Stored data
::::

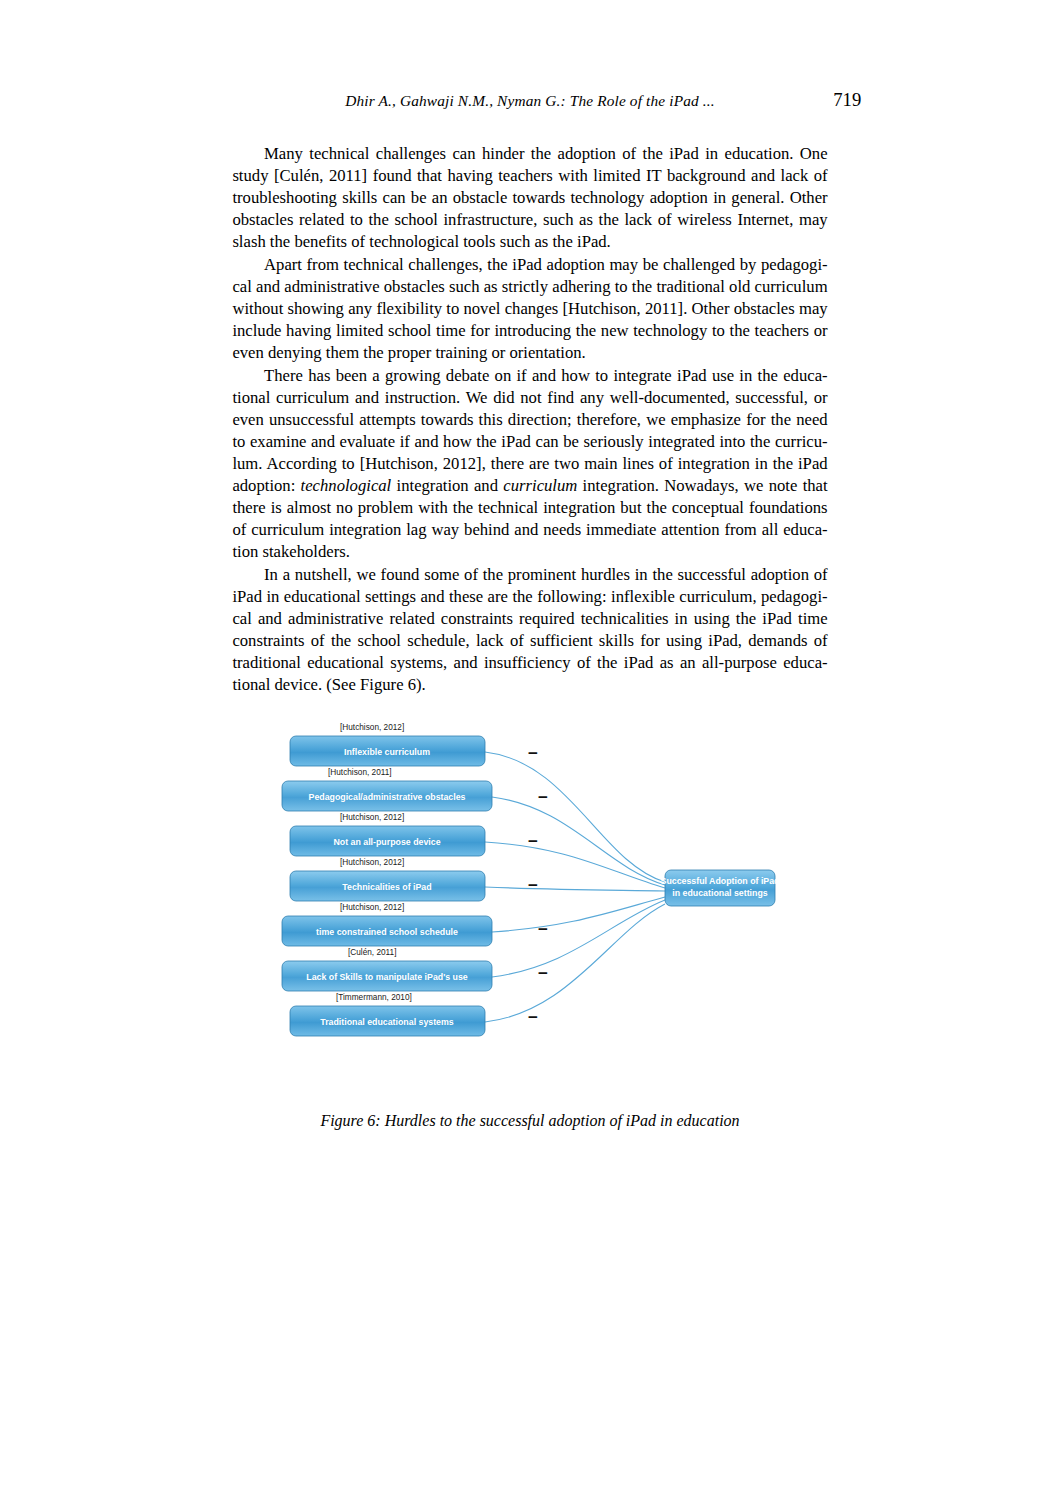Dhir A., Gahwaji N.M., Nyman G.: The Role of the iPad ... 719
Many technical challenges can hinder the adoption of the iPad in education. One study [Culén, 2011] found that having teachers with limited IT background and lack of troubleshooting skills can be an obstacle towards technology adoption in general. Other obstacles related to the school infrastructure, such as the lack of wireless Internet, may slash the benefits of technological tools such as the iPad.
Apart from technical challenges, the iPad adoption may be challenged by pedagogical and administrative obstacles such as strictly adhering to the traditional old curriculum without showing any flexibility to novel changes [Hutchison, 2011]. Other obstacles may include having limited school time for introducing the new technology to the teachers or even denying them the proper training or orientation.
There has been a growing debate on if and how to integrate iPad use in the educational curriculum and instruction. We did not find any well-documented, successful, or even unsuccessful attempts towards this direction; therefore, we emphasize for the need to examine and evaluate if and how the iPad can be seriously integrated into the curriculum. According to [Hutchison, 2012], there are two main lines of integration in the iPad adoption: technological integration and curriculum integration. Nowadays, we note that there is almost no problem with the technical integration but the conceptual foundations of curriculum integration lag way behind and needs immediate attention from all education stakeholders.
In a nutshell, we found some of the prominent hurdles in the successful adoption of iPad in educational settings and these are the following: inflexible curriculum, pedagogical and administrative related constraints required technicalities in using the iPad time constraints of the school schedule, lack of sufficient skills for using iPad, demands of traditional educational systems, and insufficiency of the iPad as an all-purpose educational device. (See Figure 6).
– – – – – – – [Hutchison, 2012] [Hutchison, 2011] [Hutchison, 2012] [Hutchison, 2012] [Hutchison, 2012] [Culén, 2011] [Timmermann, 2010] Inflexible curriculum Pedagogical/administrative obstacles Not an all-purpose device Technicalities of iPad time constrained school schedule Lack of Skills to manipulate iPad's use Traditional educational systems Successful Adoption of iPad in educational settings
Figure 6: Hurdles to the successful adoption of iPad in education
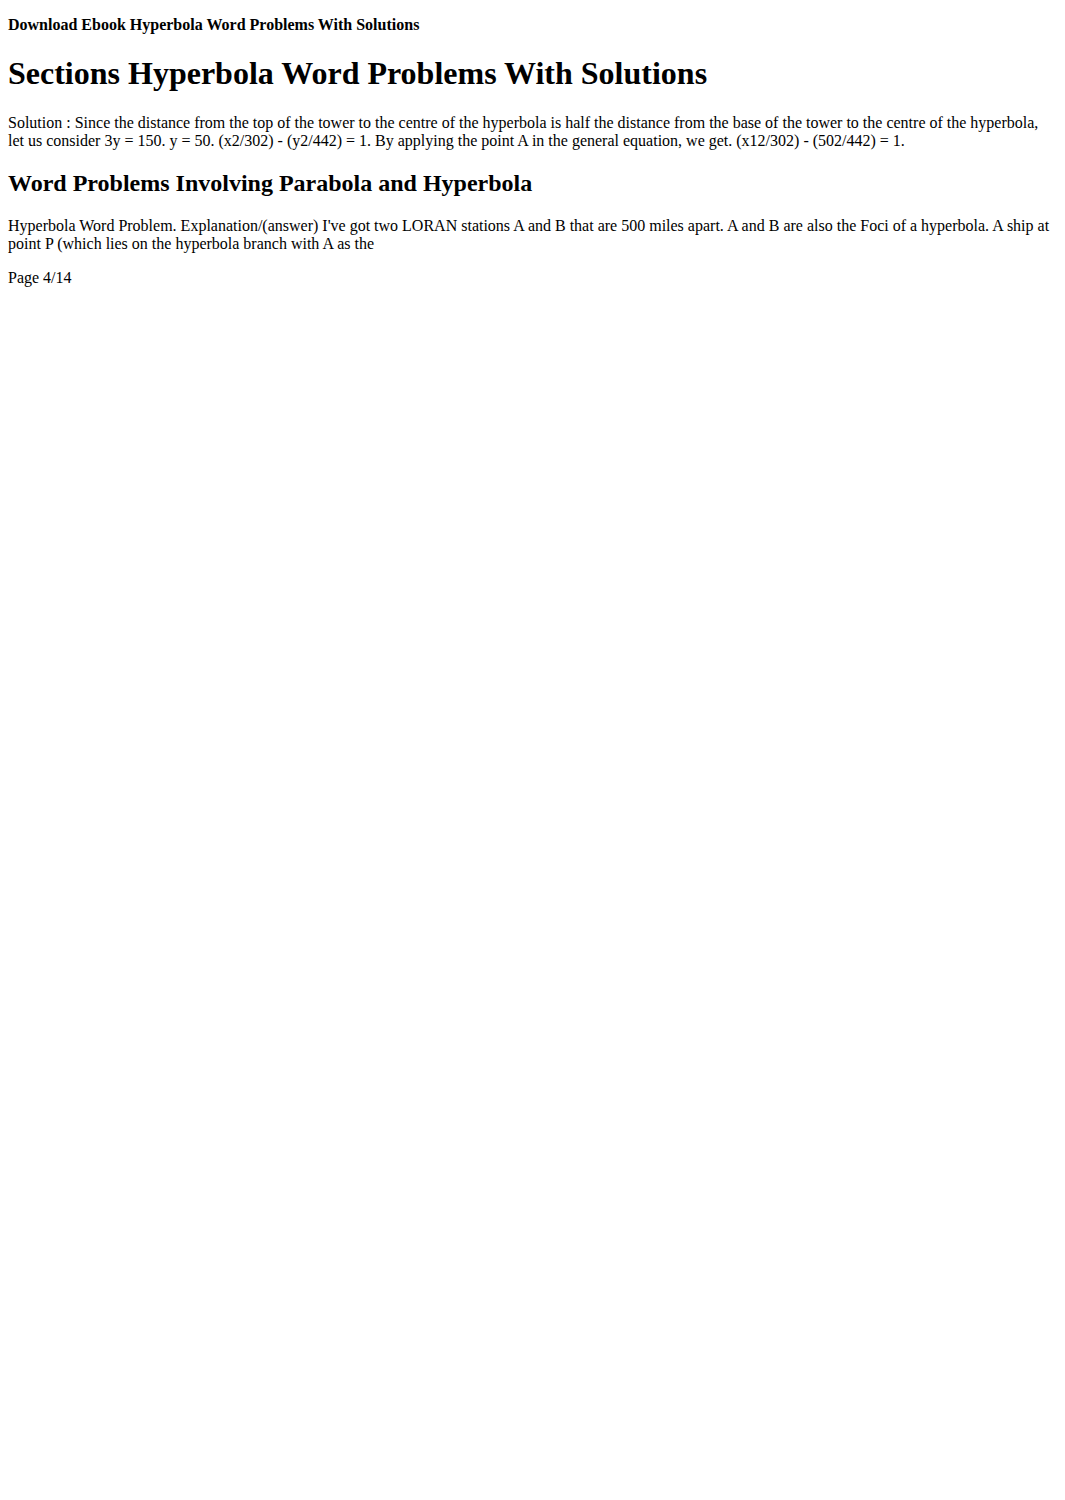Download Ebook Hyperbola Word Problems With Solutions
Sections Hyperbola Word Problems With Solutions
Solution : Since the distance from the top of the tower to the centre of the hyperbola is half the distance from the base of the tower to the centre of the hyperbola, let us consider 3y = 150. y = 50. (x2/302) - (y2/442) = 1. By applying the point A in the general equation, we get. (x12/302) - (502/442) = 1.
Word Problems Involving Parabola and Hyperbola
Hyperbola Word Problem. Explanation/(answer) I've got two LORAN stations A and B that are 500 miles apart. A and B are also the Foci of a hyperbola. A ship at point P (which lies on the hyperbola branch with A as the
Page 4/14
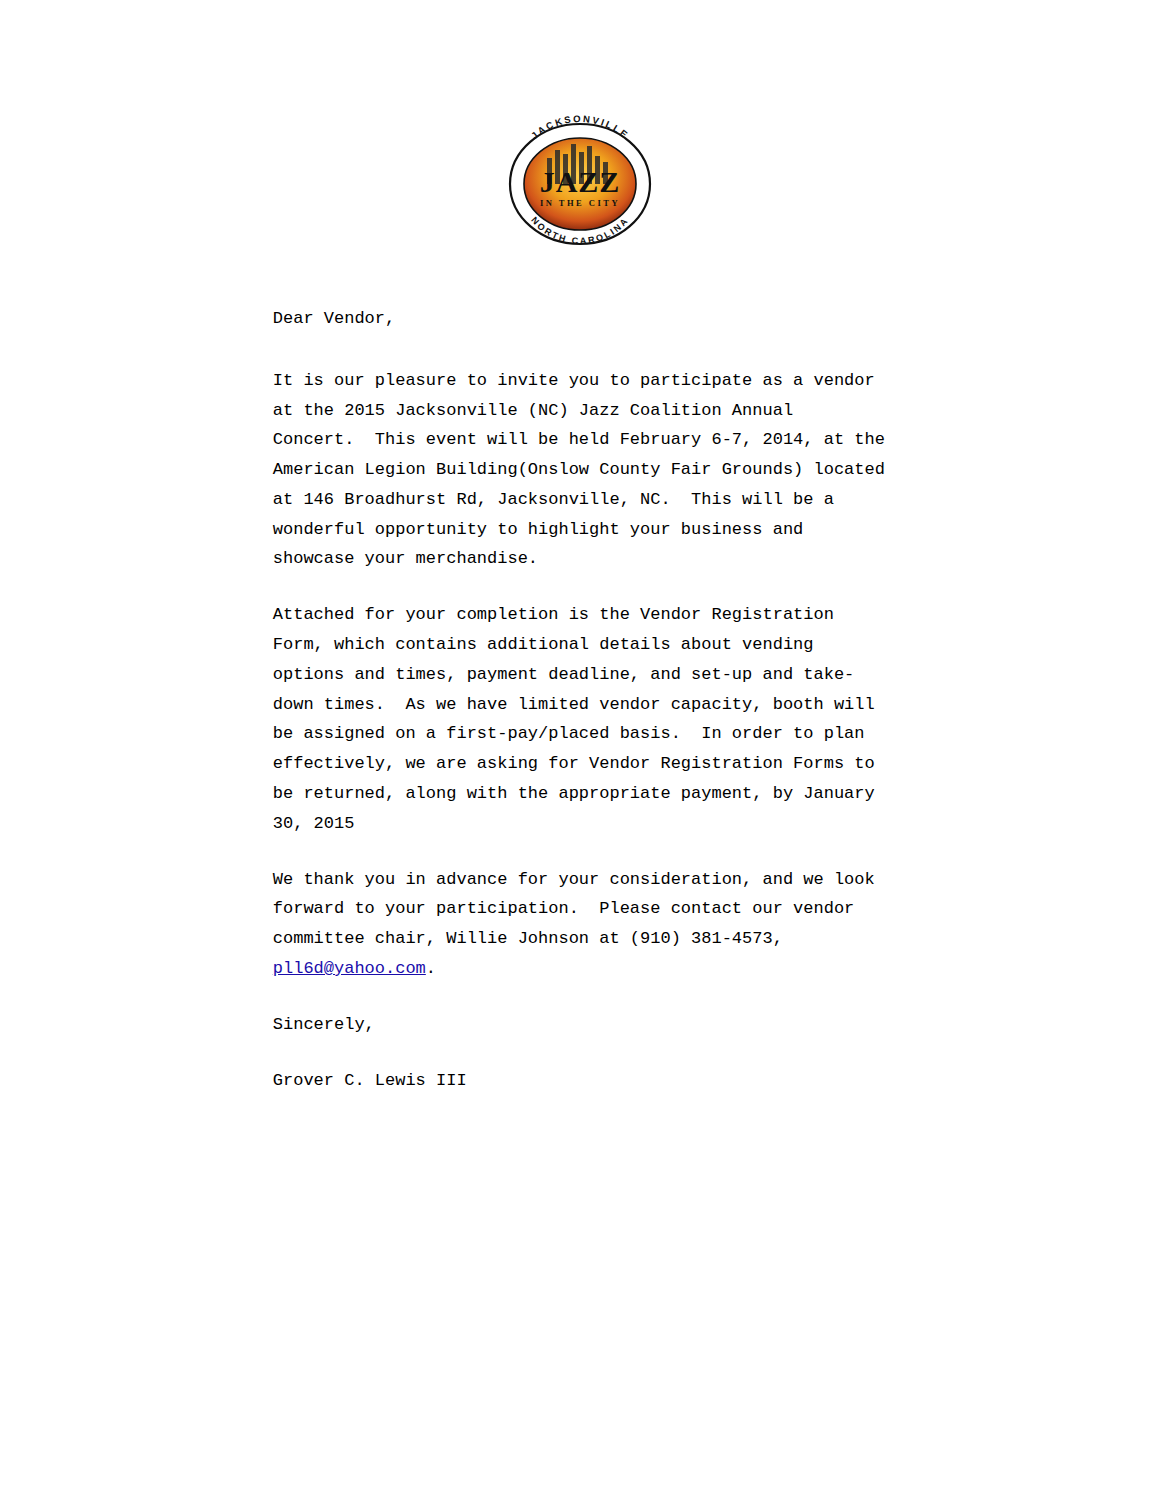JAZZ IN THE CITY JACKSONVILLE NORTH CAROLINA
Dear Vendor,
It is our pleasure to invite you to participate as a vendor at the 2015 Jacksonville (NC) Jazz Coalition Annual Concert. This event will be held February 6-7, 2014, at the American Legion Building(Onslow County Fair Grounds) located at 146 Broadhurst Rd, Jacksonville, NC. This will be a wonderful opportunity to highlight your business and showcase your merchandise.
Attached for your completion is the Vendor Registration Form, which contains additional details about vending options and times, payment deadline, and set-up and take-down times. As we have limited vendor capacity, booth will be assigned on a first-pay/placed basis. In order to plan effectively, we are asking for Vendor Registration Forms to be returned, along with the appropriate payment, by January 30, 2015
We thank you in advance for your consideration, and we look forward to your participation. Please contact our vendor committee chair, Willie Johnson at (910) 381-4573, pll6d@yahoo.com.
Sincerely,
Grover C. Lewis III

::::

## How to complete this task
Return every record exactly, without the pictures.

## Exercise output
Dhir A., Gahwaji N.M., Nyman G.: The Role of the iPad ... 719
Many technical challenges can hinder the adoption of the iPad in education. One study [Culén, 2011] found that having teachers with limited IT background and lack of troubleshooting skills can be an obstacle towards technology adoption in general. Other obstacles related to the school infrastructure, such as the lack of wireless Internet, may slash the benefits of technological tools such as the iPad.
Apart from technical challenges, the iPad adoption may be challenged by pedagogical and administrative obstacles such as strictly adhering to the traditional old curriculum without showing any flexibility to novel changes [Hutchison, 2011]. Other obstacles may include having limited school time for introducing the new technology to the teachers or even denying them the proper training or orientation.
There has been a growing debate on if and how to integrate iPad use in the educational curriculum and instruction. We did not find any well-documented, successful, or even unsuccessful attempts towards this direction; therefore, we emphasize for the need to examine and evaluate if and how the iPad can be seriously integrated into the curriculum. According to [Hutchison, 2012], there are two main lines of integration in the iPad adoption: technological integration and curriculum integration. Nowadays, we note that there is almost no problem with the technical integration but the conceptual foundations of curriculum integration lag way behind and needs immediate attention from all education stakeholders.
In a nutshell, we found some of the prominent hurdles in the successful adoption of iPad in educational settings and these are the following: inflexible curriculum, pedagogical and administrative related constraints required technicalities in using the iPad time constraints of the school schedule, lack of sufficient skills for using iPad, demands of traditional educational systems, and insufficiency of the iPad as an all-purpose educational device. (See Figure 6).
– – – – – – – [Hutchison, 2012] [Hutchison, 2011] [Hutchison, 2012] [Hutchison, 2012] [Hutchison, 2012] [Culén, 2011] [Timmermann, 2010] Inflexible curriculum Pedagogical/administrative obstacles Not an all-purpose device Technicalities of iPad time constrained school schedule Lack of Skills to manipulate iPad's use Traditional educational systems Successful Adoption of iPad in educational settings
Figure 6: Hurdles to the successful adoption of iPad in education
Download Ebook Hyperbola Word Problems With Solutions
Sections Hyperbola Word Problems With Solutions
Solution : Since the distance from the top of the tower to the centre of the hyperbola is half the distance from the base of the tower to the centre of the hyperbola, let us consider 3y = 150. y = 50. (x2/302) - (y2/442) = 1. By applying the point A in the general equation, we get. (x12/302) - (502/442) = 1.
Word Problems Involving Parabola and Hyperbola
Hyperbola Word Problem. Explanation/(answer) I've got two LORAN stations A and B that are 500 miles apart. A and B are also the Foci of a hyperbola. A ship at point P (which lies on the hyperbola branch with A as the
Page 4/14
JAZZ IN THE CITY JACKSONVILLE NORTH CAROLINA
Dear Vendor,
It is our pleasure to invite you to participate as a vendor at the 2015 Jacksonville (NC) Jazz Coalition Annual Concert. This event will be held February 6-7, 2014, at the American Legion Building(Onslow County Fair Grounds) located at 146 Broadhurst Rd, Jacksonville, NC. This will be a wonderful opportunity to highlight your business and showcase your merchandise.
Attached for your completion is the Vendor Registration Form, which contains additional details about vending options and times, payment deadline, and set-up and take-down times. As we have limited vendor capacity, booth will be assigned on a first-pay/placed basis. In order to plan effectively, we are asking for Vendor Registration Forms to be returned, along with the appropriate payment, by January 30, 2015
We thank you in advance for your consideration, and we look forward to your participation. Please contact our vendor committee chair, Willie Johnson at (910) 381-4573, pll6d@yahoo.com.
Sincerely,
Grover C. Lewis III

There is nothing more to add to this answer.